Copy the listing from its first line down to and including the line containing "des outils automatisés.", switching "Mascotas" to "Animales" and changing nothing else.

**WORKING DATA**
*-*-*

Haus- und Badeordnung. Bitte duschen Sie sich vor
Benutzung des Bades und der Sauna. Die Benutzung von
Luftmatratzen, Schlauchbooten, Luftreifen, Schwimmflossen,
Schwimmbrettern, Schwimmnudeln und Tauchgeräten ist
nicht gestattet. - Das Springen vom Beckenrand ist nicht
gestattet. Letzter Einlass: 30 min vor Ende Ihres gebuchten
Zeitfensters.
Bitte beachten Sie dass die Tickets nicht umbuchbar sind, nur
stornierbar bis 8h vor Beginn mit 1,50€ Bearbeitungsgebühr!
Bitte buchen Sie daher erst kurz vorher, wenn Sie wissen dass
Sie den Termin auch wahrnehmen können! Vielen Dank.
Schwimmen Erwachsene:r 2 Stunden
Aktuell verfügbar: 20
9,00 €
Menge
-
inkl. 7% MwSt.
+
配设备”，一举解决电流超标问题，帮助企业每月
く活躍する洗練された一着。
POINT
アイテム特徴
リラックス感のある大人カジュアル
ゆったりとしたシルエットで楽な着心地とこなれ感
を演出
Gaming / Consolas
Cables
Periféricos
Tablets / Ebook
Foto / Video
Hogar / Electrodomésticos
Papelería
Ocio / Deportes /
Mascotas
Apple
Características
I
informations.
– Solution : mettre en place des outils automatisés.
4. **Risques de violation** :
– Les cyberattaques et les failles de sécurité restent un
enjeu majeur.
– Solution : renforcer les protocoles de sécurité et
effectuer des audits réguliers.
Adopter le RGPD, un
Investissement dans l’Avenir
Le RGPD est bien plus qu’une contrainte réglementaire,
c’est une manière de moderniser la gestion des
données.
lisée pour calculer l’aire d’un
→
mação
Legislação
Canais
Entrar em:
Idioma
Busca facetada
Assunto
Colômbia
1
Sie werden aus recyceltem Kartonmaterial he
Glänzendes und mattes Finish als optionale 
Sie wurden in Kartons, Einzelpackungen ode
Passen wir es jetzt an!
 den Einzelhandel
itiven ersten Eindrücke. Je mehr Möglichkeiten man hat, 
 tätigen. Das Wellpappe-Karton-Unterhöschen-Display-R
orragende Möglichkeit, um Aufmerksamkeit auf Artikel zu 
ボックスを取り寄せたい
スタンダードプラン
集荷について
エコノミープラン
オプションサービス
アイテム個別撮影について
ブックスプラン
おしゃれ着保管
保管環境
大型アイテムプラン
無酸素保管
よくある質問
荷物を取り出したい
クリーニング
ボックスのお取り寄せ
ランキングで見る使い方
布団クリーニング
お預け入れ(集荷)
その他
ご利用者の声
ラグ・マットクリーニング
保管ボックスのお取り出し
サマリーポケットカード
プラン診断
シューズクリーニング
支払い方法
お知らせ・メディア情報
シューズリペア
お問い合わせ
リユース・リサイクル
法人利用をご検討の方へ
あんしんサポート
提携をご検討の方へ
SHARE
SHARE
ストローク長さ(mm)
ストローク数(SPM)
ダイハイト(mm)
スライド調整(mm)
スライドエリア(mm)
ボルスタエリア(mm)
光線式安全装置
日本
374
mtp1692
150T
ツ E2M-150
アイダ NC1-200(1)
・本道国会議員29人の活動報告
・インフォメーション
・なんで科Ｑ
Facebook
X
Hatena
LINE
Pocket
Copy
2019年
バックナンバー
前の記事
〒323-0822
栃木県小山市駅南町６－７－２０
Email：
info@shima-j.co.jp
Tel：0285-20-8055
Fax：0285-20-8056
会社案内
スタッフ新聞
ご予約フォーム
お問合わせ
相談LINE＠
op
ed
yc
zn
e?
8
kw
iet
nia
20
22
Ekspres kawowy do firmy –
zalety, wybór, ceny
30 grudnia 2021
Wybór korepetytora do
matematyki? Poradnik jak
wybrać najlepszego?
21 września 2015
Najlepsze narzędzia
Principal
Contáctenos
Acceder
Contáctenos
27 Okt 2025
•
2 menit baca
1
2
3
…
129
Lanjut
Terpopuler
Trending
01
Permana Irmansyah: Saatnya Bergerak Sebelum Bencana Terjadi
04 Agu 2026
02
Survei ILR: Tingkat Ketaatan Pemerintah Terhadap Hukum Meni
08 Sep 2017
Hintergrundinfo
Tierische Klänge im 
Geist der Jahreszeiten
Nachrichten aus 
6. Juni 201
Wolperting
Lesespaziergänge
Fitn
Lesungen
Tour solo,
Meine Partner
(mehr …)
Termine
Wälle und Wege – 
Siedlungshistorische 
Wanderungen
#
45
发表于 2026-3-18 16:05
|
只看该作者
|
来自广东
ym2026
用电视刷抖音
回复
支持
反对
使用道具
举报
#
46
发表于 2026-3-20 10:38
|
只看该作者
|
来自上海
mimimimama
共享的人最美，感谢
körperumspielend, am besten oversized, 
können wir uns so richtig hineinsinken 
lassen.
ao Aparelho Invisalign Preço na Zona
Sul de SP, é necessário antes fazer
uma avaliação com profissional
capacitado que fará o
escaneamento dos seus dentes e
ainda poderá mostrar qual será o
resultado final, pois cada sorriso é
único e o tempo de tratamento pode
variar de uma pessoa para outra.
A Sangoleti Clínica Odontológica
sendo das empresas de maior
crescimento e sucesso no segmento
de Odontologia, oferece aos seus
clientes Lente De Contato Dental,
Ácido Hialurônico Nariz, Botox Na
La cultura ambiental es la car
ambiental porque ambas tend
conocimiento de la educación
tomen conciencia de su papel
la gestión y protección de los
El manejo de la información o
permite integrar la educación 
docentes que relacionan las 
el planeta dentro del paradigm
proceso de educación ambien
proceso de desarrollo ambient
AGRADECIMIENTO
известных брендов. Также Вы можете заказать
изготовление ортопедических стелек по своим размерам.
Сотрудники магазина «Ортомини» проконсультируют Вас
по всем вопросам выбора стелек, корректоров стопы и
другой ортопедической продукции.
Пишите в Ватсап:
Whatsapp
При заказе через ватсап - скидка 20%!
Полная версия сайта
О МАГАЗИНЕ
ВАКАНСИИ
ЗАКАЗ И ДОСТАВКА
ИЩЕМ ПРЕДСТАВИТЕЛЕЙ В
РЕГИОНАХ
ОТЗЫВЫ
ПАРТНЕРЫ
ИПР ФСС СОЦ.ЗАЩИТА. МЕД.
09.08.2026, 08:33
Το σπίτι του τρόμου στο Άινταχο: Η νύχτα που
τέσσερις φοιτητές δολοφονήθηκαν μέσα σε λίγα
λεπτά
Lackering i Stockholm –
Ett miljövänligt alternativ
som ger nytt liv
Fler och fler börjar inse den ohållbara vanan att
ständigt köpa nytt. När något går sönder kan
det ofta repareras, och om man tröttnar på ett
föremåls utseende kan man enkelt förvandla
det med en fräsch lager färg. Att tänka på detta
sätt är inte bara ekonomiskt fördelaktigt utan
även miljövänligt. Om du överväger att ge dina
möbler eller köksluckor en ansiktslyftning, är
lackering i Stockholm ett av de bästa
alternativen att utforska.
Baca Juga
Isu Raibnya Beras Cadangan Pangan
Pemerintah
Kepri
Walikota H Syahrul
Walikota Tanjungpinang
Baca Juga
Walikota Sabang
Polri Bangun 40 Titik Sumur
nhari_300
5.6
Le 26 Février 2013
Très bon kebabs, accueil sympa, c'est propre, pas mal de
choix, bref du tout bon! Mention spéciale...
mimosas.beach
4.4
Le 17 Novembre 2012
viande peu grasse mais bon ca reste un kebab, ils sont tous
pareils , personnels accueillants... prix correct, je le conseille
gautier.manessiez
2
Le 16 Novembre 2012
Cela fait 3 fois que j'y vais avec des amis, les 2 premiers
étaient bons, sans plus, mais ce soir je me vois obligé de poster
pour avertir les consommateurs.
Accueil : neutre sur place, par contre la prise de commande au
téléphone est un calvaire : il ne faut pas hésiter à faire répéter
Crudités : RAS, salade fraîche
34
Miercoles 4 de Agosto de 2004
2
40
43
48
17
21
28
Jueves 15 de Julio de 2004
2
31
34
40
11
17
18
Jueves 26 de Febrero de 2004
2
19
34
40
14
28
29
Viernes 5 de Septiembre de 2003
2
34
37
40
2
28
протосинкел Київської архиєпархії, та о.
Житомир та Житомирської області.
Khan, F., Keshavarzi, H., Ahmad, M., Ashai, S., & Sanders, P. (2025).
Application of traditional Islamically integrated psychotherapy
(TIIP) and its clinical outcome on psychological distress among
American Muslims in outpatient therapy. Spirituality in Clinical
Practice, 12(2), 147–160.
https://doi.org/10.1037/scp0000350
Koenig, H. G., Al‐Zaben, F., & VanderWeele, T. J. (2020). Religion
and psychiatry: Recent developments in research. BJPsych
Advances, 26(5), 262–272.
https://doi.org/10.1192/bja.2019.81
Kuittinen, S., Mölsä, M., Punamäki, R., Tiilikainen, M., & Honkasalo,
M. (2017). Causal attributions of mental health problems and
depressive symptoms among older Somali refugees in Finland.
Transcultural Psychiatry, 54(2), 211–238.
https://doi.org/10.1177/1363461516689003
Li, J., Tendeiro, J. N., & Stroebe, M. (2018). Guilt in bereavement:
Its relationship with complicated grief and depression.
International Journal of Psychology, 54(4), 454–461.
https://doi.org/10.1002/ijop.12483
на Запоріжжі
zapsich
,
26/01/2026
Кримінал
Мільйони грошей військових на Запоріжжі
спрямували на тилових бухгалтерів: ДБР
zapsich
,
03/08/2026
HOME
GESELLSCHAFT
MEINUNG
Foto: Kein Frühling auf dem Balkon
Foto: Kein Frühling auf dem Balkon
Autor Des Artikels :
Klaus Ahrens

*-*-*

**TASK OUTPUT**
Haus- und Badeordnung. Bitte duschen Sie sich vor
Benutzung des Bades und der Sauna. Die Benutzung von
Luftmatratzen, Schlauchbooten, Luftreifen, Schwimmflossen,
Schwimmbrettern, Schwimmnudeln und Tauchgeräten ist
nicht gestattet. - Das Springen vom Beckenrand ist nicht
gestattet. Letzter Einlass: 30 min vor Ende Ihres gebuchten
Zeitfensters.
Bitte beachten Sie dass die Tickets nicht umbuchbar sind, nur
stornierbar bis 8h vor Beginn mit 1,50€ Bearbeitungsgebühr!
Bitte buchen Sie daher erst kurz vorher, wenn Sie wissen dass
Sie den Termin auch wahrnehmen können! Vielen Dank.
Schwimmen Erwachsene:r 2 Stunden
Aktuell verfügbar: 20
9,00 €
Menge
-
inkl. 7% MwSt.
+
配设备”，一举解决电流超标问题，帮助企业每月
く活躍する洗練された一着。
POINT
アイテム特徴
リラックス感のある大人カジュアル
ゆったりとしたシルエットで楽な着心地とこなれ感
を演出
Gaming / Consolas
Cables
Periféricos
Tablets / Ebook
Foto / Video
Hogar / Electrodomésticos
Papelería
Ocio / Deportes /
Animales
Apple
Características
I
informations.
– Solution : mettre en place des outils automatisés.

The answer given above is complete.